Task
Can you copy the entries below word for word, from their first line through the line containing "family: Picidae", with that line included?

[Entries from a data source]
## begin

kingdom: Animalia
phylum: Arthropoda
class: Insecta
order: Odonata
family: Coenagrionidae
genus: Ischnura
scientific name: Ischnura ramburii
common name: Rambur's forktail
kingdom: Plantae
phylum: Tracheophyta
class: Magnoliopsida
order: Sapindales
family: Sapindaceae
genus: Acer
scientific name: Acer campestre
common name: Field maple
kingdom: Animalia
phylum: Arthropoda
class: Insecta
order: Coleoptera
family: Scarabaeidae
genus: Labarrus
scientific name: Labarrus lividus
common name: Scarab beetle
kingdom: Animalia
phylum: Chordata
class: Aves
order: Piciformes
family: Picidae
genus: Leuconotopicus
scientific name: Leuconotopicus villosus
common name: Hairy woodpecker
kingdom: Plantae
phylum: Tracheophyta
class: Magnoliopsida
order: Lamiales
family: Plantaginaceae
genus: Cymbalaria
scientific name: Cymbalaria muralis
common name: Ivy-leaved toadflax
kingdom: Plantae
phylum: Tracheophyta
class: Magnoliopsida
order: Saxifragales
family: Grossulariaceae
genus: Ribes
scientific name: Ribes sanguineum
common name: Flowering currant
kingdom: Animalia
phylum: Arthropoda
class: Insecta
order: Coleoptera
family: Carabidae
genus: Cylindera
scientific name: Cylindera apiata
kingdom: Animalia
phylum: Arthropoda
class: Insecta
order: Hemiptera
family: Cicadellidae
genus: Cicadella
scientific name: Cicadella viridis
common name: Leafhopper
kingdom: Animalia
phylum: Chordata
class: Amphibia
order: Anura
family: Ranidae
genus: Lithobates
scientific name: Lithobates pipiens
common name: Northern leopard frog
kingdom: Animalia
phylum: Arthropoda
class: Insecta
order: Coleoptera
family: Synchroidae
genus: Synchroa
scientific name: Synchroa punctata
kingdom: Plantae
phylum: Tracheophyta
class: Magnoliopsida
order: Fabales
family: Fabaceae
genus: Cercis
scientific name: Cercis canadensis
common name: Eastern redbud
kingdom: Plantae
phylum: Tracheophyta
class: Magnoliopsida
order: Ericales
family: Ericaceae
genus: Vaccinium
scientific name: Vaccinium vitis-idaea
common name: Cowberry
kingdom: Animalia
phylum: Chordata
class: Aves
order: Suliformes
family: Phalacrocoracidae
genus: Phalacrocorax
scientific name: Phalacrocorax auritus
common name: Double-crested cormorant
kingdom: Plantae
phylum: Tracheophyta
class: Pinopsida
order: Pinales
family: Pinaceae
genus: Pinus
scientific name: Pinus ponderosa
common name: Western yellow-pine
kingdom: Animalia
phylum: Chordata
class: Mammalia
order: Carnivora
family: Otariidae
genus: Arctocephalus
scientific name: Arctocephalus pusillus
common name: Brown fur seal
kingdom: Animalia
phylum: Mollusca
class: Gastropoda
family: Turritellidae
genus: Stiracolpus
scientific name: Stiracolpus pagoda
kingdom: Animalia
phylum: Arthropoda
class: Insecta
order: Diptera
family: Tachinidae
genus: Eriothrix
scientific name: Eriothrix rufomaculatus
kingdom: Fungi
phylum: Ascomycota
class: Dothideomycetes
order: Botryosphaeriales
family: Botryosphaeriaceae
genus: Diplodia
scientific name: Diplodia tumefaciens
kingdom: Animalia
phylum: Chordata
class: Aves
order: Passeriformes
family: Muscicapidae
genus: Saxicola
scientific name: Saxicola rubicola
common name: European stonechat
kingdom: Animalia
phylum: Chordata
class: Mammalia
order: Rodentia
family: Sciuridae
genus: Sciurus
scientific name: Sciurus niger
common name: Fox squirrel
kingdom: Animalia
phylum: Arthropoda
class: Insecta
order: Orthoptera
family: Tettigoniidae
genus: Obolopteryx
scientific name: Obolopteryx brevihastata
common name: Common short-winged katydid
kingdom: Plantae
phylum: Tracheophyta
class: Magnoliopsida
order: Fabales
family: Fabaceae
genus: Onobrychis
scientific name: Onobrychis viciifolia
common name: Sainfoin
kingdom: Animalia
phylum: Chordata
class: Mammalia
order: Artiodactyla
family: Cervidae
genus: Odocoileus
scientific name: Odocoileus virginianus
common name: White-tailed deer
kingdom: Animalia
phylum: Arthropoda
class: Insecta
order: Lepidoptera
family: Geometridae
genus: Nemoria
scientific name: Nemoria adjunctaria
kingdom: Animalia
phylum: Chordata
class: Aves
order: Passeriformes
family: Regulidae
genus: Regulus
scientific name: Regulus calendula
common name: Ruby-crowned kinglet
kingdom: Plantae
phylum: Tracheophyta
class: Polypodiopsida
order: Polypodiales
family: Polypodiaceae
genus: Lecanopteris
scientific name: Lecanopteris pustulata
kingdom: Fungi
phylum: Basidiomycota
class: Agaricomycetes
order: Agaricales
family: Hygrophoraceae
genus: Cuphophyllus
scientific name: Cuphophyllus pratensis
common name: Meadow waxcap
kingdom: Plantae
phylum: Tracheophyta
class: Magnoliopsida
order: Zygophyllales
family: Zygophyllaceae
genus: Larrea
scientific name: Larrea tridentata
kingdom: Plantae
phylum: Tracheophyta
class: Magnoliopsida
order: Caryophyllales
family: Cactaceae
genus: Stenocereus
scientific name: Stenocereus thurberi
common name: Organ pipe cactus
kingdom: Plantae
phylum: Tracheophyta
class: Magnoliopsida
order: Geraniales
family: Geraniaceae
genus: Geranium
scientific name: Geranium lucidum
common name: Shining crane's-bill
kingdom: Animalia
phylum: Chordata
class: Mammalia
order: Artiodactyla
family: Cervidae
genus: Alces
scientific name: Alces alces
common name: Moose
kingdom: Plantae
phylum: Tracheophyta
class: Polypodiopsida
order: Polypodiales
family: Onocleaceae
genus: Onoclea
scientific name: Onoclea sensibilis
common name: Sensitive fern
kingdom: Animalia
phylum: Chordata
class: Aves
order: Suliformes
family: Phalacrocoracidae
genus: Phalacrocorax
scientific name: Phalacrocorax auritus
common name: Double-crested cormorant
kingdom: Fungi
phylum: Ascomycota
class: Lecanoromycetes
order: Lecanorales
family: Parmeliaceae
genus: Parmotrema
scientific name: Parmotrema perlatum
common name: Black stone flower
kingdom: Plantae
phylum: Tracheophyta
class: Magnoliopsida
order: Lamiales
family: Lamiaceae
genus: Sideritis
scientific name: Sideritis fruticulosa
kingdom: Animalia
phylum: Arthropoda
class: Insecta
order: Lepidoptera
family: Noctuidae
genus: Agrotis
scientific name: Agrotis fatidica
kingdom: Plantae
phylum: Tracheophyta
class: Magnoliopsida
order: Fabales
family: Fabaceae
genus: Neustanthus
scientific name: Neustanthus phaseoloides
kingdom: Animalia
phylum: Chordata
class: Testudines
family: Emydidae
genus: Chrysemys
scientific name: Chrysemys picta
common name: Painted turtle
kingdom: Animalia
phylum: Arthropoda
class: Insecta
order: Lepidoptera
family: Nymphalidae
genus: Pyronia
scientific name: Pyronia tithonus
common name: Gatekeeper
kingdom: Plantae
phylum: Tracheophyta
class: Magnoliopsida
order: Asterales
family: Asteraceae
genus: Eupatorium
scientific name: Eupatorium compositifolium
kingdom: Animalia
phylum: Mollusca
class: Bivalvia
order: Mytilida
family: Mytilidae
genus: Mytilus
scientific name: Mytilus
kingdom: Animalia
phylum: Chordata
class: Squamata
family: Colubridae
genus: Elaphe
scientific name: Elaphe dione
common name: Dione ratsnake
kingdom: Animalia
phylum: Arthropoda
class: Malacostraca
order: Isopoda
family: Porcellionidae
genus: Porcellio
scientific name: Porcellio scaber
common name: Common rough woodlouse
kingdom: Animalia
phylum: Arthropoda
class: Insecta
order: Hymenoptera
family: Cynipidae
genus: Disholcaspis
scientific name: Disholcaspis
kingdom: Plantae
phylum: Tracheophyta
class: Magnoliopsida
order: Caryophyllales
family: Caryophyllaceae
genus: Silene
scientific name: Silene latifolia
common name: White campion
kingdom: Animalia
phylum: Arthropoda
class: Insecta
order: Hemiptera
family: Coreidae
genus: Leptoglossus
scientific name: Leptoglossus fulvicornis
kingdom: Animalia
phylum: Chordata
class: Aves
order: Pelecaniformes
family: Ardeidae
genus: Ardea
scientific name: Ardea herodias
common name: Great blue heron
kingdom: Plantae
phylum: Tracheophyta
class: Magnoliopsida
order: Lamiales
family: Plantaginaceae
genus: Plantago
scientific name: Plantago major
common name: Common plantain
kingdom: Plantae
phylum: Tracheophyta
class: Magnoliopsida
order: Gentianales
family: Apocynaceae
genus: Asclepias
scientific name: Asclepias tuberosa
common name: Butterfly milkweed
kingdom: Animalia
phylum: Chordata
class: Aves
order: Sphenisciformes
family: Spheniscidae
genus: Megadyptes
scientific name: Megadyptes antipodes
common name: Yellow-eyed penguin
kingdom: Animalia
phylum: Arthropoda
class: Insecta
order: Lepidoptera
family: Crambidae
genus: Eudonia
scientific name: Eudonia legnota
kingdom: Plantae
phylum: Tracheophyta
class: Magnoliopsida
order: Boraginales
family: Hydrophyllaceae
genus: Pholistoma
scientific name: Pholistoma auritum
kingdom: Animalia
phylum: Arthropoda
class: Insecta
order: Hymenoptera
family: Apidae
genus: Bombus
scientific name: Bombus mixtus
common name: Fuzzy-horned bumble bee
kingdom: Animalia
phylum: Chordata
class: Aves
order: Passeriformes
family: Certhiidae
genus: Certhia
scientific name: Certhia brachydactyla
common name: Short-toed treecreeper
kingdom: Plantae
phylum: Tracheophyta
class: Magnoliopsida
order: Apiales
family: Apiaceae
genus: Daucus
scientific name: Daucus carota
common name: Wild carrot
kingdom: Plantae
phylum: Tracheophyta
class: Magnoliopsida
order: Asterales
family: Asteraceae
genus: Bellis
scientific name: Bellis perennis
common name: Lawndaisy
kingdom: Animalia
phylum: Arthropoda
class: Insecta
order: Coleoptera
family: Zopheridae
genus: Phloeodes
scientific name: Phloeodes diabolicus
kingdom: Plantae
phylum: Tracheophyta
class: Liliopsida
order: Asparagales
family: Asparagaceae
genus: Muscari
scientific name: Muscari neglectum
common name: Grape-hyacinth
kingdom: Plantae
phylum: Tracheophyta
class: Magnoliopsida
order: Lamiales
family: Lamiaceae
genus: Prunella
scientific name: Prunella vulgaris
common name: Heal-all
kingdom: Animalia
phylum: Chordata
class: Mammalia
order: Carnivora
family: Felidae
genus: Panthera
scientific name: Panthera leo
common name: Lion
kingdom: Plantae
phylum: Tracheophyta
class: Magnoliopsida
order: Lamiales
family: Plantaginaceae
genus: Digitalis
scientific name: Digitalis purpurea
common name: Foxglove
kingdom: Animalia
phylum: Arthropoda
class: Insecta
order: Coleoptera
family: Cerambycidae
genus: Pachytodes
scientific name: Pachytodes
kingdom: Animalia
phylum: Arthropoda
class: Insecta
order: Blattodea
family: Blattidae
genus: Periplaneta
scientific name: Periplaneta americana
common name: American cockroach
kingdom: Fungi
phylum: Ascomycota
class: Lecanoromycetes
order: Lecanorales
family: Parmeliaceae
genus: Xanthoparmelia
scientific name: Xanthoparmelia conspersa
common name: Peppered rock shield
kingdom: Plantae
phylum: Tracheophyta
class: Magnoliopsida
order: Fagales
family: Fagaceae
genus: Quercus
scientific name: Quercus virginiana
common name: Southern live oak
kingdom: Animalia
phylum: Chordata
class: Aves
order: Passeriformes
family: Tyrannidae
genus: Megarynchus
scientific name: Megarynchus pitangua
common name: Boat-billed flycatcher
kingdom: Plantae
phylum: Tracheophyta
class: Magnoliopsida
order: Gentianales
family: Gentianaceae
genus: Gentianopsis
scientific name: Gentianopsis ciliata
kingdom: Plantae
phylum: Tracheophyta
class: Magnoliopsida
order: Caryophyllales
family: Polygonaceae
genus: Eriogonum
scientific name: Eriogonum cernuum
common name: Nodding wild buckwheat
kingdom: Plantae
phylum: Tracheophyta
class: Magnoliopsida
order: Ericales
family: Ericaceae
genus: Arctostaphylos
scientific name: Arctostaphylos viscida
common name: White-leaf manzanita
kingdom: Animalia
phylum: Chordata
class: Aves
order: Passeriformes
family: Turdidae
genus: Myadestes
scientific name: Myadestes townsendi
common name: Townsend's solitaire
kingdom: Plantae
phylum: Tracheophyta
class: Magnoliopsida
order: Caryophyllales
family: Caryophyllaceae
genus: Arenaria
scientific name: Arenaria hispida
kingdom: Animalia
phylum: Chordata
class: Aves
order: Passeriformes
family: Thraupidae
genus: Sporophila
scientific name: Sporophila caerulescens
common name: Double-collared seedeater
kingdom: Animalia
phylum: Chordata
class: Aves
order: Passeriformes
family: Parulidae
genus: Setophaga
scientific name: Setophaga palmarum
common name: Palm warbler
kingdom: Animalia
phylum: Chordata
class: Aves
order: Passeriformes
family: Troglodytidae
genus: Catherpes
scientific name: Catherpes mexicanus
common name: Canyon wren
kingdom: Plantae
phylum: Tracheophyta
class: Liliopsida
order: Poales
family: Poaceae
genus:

## end

Output for this task
kingdom: Animalia
phylum: Arthropoda
class: Insecta
order: Odonata
family: Coenagrionidae
genus: Ischnura
scientific name: Ischnura ramburii
common name: Rambur's forktail
kingdom: Plantae
phylum: Tracheophyta
class: Magnoliopsida
order: Sapindales
family: Sapindaceae
genus: Acer
scientific name: Acer campestre
common name: Field maple
kingdom: Animalia
phylum: Arthropoda
class: Insecta
order: Coleoptera
family: Scarabaeidae
genus: Labarrus
scientific name: Labarrus lividus
common name: Scarab beetle
kingdom: Animalia
phylum: Chordata
class: Aves
order: Piciformes
family: Picidae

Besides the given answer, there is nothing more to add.